DETAILS VAN OPGAVE
Vervang "simple" door "basic" in de regels die beginnen bij de regel met "A simple program" en doorlopen tot het einde van de gegevens. Geef alleen die regels opnieuw weer, verder ongewijzigd.

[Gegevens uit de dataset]
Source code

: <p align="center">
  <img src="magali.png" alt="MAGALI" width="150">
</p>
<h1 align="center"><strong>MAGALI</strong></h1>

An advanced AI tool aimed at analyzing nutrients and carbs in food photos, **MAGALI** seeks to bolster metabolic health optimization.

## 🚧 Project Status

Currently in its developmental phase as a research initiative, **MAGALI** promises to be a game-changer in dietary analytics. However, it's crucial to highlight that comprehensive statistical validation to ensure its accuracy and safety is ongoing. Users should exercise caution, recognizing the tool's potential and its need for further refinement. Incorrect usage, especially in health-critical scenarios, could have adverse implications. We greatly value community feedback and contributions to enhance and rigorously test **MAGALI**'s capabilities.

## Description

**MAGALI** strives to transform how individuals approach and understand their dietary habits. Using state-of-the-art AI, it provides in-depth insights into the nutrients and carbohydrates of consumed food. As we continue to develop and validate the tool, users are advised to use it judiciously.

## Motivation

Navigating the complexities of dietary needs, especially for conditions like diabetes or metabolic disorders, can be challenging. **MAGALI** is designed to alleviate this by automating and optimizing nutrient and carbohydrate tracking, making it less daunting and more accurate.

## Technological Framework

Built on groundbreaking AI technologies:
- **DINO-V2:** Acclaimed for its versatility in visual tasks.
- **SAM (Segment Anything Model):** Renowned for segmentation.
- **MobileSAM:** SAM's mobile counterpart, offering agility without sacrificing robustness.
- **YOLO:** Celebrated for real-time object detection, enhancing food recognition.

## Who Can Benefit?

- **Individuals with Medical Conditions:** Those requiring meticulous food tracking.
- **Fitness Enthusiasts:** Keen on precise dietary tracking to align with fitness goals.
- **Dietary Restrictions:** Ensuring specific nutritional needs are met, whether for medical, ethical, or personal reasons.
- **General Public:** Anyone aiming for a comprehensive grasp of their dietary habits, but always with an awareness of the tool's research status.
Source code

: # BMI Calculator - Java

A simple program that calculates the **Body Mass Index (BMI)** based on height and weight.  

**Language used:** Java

UITWERKING VAN OPGAVE
A basic program that calculates the **Body Mass Index (BMI)** based on height and weight.  

**Language used:** Java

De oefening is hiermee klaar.